In light of the recent news concerning California’s Prop 8, it seems prudent to bring attention to issues related to workplace discrimination based on sexual orientation. This includes being treated differently or harassed because of your real or perceived sexual orientation — whether gay, lesbian, bisexual, transgender, or heterosexual. While Federal laws tend to have little recourse, the matter is quite different with many State laws. Almost half the states and the District of Columbia have laws that currently prohibit sexual orientation discrimination in both public and private jobs.
If no law prohibits sexual orientation discrimination where you work, there may still be hope. Depending on the exact nature of the discrimination, you may be able to sue your employer or your coworkers under several general legal theories, including:
- intentional or negligent infliction of emotional distress
- invasion of privacy
- interference with an employment contract, and
- wrongful termination.
The Williams Institute on Sexual Orientation Law and Public Policy studied a number of surveys to determine the extent to which gay and transgender workers experience discrimination and harassment in the workplace. Some examples include:
- 15% to 43 % of gay and transgender workers have experienced some form of discrimination on the job.
- 8% to 17 % of gay and transgender workers report being passed over for a job or fired because of their sexual orientation or gender identity.
- 10% to 28 % received a negative performance evaluation or were passed over for a promotion because they were gay or transgender.
- 7% to 41 % of gay and transgender workers were verbally or physically abused or had their workplace vandalized.

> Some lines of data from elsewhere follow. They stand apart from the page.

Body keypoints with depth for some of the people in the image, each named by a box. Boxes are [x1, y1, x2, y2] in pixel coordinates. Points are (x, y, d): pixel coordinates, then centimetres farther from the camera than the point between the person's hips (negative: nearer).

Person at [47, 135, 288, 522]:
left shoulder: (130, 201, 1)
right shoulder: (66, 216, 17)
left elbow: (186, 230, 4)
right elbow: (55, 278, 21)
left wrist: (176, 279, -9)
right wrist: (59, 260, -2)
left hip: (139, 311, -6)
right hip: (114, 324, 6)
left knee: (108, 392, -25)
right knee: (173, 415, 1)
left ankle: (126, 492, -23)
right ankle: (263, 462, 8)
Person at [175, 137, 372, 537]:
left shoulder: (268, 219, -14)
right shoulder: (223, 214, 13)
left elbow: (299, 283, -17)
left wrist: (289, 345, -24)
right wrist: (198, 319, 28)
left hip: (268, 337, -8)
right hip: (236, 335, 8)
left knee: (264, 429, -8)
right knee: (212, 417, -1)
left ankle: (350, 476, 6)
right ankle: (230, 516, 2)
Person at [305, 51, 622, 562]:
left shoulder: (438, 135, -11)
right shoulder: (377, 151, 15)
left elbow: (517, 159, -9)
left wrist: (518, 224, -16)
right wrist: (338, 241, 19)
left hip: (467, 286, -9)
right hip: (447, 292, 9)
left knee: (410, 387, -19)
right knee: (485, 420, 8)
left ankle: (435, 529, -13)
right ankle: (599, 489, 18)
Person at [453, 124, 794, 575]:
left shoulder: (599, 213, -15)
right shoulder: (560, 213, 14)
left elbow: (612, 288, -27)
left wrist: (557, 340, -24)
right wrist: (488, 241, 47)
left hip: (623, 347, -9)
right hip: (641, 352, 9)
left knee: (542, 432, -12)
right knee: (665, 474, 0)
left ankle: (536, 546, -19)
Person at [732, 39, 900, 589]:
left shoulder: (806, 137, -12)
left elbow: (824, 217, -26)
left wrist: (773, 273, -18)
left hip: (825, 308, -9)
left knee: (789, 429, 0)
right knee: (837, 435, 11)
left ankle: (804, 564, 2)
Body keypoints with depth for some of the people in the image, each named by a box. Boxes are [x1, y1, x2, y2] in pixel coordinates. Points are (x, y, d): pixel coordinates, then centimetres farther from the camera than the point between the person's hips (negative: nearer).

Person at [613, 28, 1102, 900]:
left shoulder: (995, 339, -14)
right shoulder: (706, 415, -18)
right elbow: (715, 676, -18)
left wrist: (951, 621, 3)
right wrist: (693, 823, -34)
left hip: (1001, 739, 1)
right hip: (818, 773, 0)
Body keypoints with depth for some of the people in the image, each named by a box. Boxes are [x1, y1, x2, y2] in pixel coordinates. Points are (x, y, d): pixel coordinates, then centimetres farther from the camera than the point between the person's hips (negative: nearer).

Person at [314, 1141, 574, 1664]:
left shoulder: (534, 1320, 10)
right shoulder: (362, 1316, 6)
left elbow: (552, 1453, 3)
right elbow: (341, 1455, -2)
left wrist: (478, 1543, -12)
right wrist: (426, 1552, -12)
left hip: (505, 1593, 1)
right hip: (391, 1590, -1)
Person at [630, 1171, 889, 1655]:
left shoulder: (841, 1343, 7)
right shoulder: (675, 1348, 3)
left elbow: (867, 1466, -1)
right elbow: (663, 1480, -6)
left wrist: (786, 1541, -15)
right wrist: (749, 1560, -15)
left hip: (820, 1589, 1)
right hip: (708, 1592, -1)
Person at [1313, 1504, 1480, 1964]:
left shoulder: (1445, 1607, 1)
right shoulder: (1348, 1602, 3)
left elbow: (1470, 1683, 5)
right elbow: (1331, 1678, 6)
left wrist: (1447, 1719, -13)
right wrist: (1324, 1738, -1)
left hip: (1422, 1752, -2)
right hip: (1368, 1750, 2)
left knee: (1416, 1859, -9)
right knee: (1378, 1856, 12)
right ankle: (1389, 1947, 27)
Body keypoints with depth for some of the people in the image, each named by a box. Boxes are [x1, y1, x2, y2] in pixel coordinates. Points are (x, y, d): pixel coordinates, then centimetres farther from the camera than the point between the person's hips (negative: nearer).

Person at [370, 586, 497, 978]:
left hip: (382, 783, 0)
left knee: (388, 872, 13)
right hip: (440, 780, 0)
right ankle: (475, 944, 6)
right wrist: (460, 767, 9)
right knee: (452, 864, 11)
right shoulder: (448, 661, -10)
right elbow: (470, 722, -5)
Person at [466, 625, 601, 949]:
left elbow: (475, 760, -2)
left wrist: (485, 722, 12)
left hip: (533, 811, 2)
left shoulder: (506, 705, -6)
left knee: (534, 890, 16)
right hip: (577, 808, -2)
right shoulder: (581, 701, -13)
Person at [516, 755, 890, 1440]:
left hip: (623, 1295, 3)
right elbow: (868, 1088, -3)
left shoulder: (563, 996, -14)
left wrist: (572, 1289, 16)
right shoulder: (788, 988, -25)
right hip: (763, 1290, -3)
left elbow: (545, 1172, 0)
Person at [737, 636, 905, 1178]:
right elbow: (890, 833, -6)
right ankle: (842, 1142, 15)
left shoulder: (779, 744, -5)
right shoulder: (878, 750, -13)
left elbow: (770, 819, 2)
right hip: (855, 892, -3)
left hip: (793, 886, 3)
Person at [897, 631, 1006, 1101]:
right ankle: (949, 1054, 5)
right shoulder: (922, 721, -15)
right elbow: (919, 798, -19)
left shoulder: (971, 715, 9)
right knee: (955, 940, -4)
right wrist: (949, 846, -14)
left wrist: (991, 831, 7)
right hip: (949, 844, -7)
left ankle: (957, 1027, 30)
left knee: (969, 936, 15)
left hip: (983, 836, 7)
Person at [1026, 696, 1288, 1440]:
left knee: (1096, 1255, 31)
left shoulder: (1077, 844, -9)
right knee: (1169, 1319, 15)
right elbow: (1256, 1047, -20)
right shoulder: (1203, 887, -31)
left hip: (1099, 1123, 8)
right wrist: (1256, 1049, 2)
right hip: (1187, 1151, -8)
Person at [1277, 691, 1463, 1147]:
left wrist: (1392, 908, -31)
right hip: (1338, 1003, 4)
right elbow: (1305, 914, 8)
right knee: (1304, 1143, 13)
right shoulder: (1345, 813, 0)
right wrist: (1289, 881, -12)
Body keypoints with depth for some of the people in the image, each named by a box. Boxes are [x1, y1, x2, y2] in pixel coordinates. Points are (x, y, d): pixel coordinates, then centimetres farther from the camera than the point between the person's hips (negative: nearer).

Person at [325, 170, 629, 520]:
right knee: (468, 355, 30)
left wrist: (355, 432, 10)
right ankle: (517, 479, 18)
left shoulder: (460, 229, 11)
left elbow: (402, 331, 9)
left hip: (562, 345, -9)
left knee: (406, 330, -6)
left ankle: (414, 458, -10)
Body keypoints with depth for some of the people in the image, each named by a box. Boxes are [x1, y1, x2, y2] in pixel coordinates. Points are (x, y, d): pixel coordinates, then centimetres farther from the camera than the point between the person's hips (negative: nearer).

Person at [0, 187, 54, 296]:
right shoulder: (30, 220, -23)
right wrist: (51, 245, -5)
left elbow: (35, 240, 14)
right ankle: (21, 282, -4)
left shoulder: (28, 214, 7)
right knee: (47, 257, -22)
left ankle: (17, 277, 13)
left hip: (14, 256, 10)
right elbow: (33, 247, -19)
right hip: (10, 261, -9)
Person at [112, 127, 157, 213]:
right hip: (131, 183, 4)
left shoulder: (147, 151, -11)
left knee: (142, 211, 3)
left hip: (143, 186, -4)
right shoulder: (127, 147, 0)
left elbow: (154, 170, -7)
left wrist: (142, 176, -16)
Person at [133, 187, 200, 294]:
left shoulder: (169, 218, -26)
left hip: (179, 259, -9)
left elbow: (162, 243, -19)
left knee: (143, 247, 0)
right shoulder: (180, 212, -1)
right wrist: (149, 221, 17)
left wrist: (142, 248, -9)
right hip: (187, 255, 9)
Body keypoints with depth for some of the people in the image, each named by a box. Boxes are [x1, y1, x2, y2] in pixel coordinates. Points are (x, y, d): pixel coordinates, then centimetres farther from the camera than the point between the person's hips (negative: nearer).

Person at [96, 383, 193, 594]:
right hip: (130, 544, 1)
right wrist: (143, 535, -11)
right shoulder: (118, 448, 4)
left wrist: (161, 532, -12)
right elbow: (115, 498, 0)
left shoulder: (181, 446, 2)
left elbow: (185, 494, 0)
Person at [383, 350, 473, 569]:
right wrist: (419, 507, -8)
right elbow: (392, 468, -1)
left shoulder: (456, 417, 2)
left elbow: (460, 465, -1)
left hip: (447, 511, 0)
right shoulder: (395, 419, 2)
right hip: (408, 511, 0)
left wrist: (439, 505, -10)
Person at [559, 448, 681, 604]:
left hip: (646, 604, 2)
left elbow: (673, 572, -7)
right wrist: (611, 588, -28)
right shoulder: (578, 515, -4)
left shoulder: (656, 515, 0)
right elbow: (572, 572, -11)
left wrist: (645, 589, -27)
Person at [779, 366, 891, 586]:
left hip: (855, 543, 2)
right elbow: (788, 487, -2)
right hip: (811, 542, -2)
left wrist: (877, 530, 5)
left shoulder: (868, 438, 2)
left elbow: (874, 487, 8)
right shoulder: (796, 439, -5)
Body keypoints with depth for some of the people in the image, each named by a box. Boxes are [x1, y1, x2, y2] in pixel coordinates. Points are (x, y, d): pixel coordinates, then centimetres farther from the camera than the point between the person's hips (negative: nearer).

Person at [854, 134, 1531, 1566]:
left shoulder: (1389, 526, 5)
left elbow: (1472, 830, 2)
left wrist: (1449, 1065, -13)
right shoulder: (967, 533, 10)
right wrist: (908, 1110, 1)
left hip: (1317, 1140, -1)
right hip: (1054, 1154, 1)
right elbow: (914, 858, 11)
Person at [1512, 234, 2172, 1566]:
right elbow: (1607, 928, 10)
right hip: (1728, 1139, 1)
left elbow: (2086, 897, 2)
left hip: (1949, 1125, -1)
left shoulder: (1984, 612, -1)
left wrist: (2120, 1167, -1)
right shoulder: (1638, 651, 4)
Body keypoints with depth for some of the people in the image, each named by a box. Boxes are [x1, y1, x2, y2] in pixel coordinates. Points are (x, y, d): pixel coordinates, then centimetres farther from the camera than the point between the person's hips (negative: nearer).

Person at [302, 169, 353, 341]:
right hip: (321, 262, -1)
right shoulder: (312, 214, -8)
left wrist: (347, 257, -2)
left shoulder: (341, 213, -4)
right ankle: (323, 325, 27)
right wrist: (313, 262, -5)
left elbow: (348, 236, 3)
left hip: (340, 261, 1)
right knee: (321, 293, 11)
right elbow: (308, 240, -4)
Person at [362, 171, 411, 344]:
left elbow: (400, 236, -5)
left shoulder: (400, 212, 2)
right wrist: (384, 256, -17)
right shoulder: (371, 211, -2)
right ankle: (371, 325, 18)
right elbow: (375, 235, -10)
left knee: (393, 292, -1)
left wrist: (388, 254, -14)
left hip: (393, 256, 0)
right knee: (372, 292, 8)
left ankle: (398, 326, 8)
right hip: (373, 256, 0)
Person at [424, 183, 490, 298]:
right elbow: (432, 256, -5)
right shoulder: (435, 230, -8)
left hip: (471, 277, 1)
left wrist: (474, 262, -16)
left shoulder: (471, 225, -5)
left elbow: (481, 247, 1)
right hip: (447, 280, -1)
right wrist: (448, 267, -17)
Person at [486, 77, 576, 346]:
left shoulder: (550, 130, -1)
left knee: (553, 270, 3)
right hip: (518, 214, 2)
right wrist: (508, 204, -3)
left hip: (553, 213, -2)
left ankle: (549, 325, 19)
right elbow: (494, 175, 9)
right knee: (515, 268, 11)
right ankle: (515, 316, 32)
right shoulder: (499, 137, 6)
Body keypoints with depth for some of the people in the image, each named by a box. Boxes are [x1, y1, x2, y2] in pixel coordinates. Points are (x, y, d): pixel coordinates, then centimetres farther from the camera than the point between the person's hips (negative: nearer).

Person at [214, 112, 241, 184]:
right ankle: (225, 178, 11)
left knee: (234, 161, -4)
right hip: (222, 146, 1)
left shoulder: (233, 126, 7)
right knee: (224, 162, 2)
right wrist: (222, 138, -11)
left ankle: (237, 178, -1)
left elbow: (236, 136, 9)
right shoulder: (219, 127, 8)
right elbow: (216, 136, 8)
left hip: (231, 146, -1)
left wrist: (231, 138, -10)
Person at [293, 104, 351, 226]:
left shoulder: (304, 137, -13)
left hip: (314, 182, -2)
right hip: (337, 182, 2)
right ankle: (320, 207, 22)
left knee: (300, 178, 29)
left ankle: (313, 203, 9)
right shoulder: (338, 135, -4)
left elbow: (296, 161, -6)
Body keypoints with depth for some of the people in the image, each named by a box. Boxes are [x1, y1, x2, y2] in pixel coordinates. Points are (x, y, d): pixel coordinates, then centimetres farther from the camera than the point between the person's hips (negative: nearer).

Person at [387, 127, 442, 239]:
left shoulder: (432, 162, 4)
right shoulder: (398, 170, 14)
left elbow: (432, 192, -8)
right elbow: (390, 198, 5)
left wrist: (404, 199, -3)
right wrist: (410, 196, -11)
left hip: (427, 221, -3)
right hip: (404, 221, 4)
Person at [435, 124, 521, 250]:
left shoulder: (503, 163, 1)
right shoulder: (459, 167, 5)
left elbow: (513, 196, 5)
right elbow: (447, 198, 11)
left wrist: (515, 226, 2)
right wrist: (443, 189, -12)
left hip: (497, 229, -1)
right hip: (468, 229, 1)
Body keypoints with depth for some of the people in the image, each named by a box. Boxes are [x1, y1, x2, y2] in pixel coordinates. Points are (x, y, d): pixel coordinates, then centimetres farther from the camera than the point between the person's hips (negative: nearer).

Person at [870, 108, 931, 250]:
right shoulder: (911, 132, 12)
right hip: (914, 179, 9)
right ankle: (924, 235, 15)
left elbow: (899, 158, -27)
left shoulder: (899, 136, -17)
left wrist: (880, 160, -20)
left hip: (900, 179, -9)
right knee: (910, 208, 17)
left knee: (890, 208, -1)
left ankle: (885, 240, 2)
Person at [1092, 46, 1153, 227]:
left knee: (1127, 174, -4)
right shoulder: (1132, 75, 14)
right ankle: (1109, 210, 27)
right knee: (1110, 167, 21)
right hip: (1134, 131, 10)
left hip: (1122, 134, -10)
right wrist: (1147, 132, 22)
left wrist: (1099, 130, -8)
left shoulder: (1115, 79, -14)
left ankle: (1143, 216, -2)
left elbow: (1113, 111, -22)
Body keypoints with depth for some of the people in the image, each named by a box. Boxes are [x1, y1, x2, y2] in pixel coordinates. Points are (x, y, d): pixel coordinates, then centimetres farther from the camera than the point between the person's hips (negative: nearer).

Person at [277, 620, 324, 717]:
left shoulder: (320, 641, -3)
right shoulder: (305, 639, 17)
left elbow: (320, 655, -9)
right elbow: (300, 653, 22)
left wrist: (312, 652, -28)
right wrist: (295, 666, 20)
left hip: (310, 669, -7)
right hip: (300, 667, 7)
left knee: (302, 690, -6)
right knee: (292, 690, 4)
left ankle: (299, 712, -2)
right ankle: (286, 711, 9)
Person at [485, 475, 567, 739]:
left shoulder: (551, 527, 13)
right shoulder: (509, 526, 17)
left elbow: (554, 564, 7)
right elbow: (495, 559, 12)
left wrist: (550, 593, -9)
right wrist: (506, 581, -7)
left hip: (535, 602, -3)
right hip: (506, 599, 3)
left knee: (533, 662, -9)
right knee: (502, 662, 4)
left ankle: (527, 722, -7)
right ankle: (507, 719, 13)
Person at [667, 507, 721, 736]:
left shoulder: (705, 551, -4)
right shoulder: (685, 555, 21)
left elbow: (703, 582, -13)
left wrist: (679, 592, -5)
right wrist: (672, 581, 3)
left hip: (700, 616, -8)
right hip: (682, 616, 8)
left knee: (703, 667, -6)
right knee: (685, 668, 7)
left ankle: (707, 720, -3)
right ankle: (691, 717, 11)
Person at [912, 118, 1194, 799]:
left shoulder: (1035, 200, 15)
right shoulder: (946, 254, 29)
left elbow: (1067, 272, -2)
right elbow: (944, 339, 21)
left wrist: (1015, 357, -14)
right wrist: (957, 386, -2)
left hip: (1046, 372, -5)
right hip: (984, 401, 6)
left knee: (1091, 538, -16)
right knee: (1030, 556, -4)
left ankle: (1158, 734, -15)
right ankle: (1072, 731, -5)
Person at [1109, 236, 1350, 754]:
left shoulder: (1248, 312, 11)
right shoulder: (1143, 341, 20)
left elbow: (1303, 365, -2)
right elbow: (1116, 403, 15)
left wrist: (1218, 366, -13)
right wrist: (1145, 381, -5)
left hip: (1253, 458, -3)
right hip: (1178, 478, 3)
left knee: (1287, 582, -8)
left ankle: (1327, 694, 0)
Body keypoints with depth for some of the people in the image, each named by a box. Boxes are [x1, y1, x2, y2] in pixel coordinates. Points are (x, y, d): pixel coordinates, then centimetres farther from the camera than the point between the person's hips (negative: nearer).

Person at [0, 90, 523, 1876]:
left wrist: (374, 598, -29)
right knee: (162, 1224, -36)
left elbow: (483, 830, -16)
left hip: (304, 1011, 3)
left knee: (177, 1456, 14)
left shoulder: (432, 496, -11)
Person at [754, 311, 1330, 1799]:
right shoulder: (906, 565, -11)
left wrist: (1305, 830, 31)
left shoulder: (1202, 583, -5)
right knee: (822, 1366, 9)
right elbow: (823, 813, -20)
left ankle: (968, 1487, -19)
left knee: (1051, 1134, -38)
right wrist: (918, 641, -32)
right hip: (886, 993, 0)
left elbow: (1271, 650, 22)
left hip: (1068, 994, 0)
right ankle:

And this may be the tip of the proverbial iceberg: in states where the laws are weak or non-existent, the numbers are surely higher, and there is some evidence the situations described above are seriously under-reported. The Cartwright Law Firm handles employment discrimination in all it’s manifestations. We believe it is important that you understand your rights, and also understand what you can do when faced with discrimination on the job. While the fight for equality in marriage continues, the fight to battle discrimination is and looks to be ongoing, as well.